===== Extracted records =====
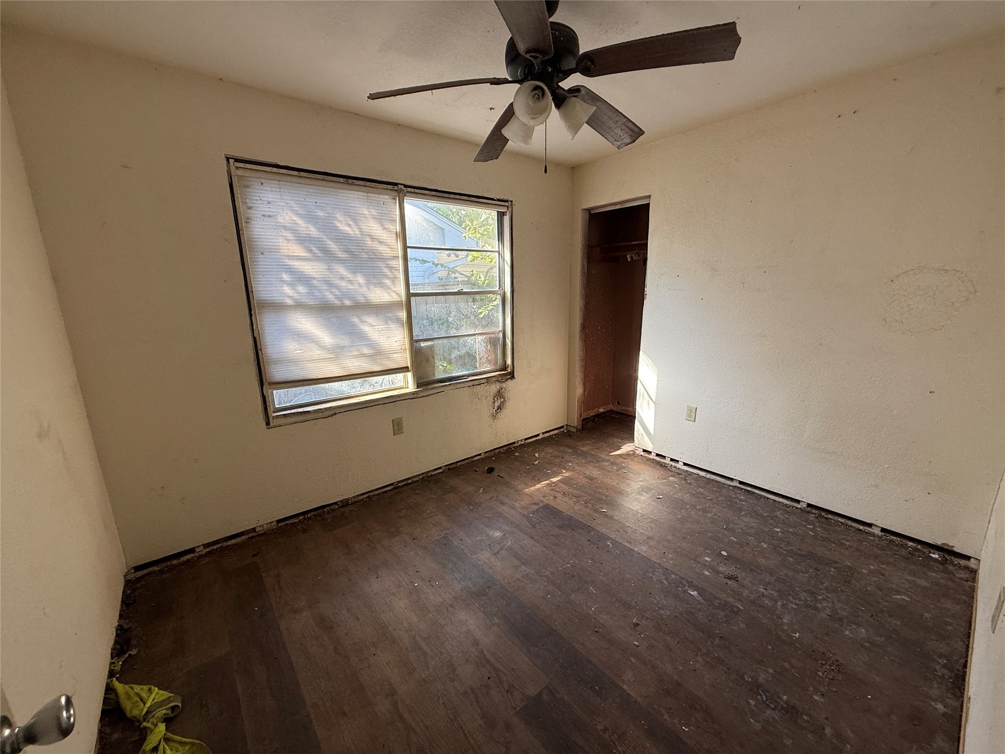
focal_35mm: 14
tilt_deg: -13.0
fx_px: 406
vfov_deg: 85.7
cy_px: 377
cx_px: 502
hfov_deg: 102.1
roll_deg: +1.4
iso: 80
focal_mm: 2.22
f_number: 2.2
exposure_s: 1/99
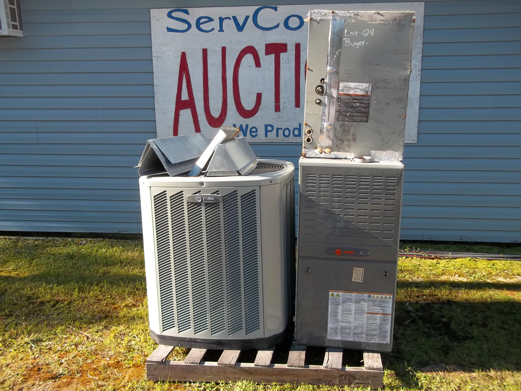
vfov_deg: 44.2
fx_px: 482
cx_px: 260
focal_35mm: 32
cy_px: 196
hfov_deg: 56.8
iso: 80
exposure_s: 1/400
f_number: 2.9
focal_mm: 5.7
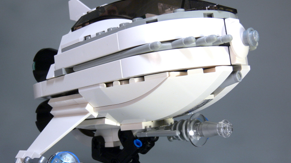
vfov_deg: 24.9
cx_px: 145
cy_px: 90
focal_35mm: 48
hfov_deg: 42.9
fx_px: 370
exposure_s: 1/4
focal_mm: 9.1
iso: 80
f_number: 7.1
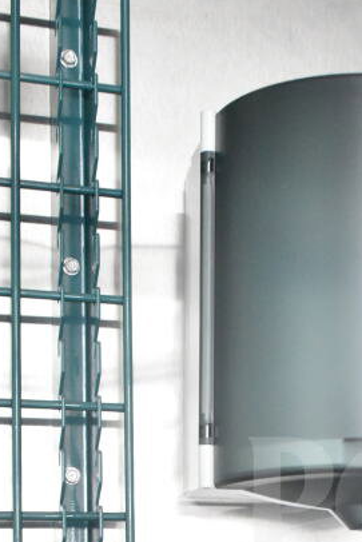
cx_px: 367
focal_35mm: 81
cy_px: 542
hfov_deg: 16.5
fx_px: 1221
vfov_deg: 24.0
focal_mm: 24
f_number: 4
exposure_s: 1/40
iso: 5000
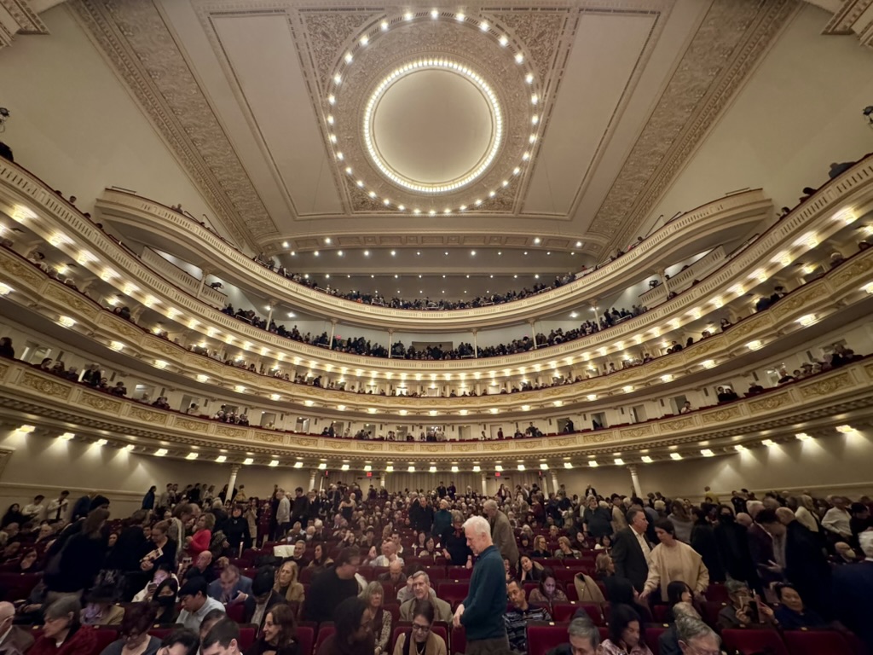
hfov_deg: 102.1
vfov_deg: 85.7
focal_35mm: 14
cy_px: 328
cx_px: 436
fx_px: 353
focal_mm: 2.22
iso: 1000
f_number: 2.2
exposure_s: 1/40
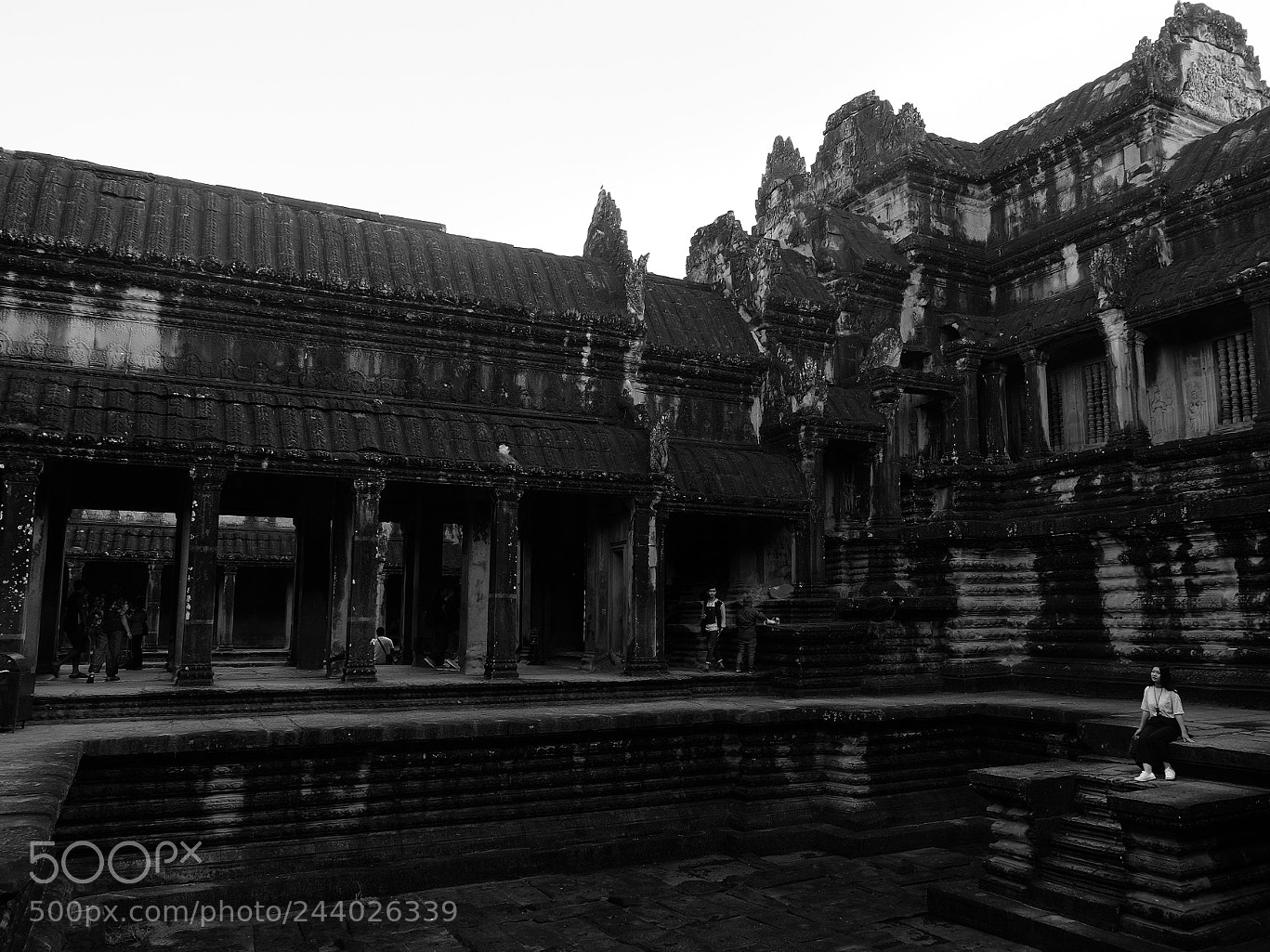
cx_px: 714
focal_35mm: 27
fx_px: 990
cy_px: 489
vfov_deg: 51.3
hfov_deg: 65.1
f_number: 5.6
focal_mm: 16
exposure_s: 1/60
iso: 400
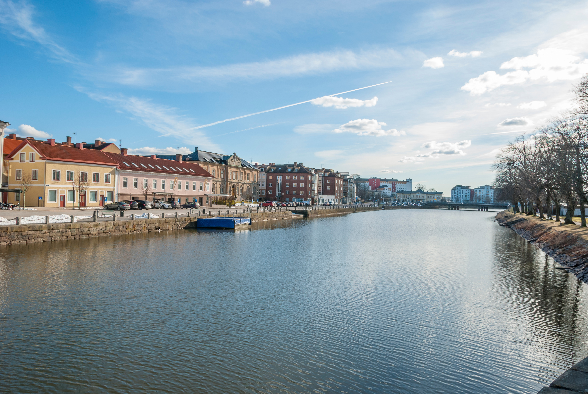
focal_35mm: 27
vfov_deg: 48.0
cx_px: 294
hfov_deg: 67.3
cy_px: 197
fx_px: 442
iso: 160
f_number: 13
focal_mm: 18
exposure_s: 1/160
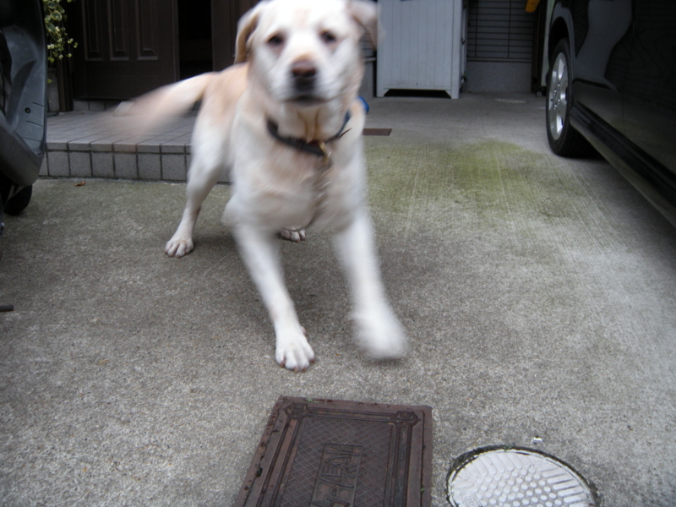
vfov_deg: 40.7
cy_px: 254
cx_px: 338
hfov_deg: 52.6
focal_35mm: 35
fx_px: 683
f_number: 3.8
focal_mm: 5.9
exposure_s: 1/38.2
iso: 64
=====
Starting at the line that contains "focal_mm: 5.7", write out every line through the end of the entries, both ends included, without any pictures.

[Solution]:
focal_mm: 5.7
vfov_deg: 24.9
cx_px: 145
cy_px: 90
focal_35mm: 48
hfov_deg: 42.9
fx_px: 370
exposure_s: 1/4
focal_mm: 9.1
iso: 80
f_number: 7.1
cx_px: 367
focal_35mm: 81
cy_px: 542
hfov_deg: 16.5
fx_px: 1221
vfov_deg: 24.0
focal_mm: 24
f_number: 4
exposure_s: 1/40
iso: 5000
hfov_deg: 102.1
vfov_deg: 85.7
focal_35mm: 14
cy_px: 328
cx_px: 436
fx_px: 353
focal_mm: 2.22
iso: 1000
f_number: 2.2
exposure_s: 1/40
cx_px: 714
focal_35mm: 27
fx_px: 990
cy_px: 489
vfov_deg: 51.3
hfov_deg: 65.1
f_number: 5.6
focal_mm: 16
exposure_s: 1/60
iso: 400
focal_35mm: 27
vfov_deg: 48.0
cx_px: 294
hfov_deg: 67.3
cy_px: 197
fx_px: 442
iso: 160
f_number: 13
focal_mm: 18
exposure_s: 1/160
vfov_deg: 40.7
cy_px: 254
cx_px: 338
hfov_deg: 52.6
focal_35mm: 35
fx_px: 683
f_number: 3.8
focal_mm: 5.9
exposure_s: 1/38.2
iso: 64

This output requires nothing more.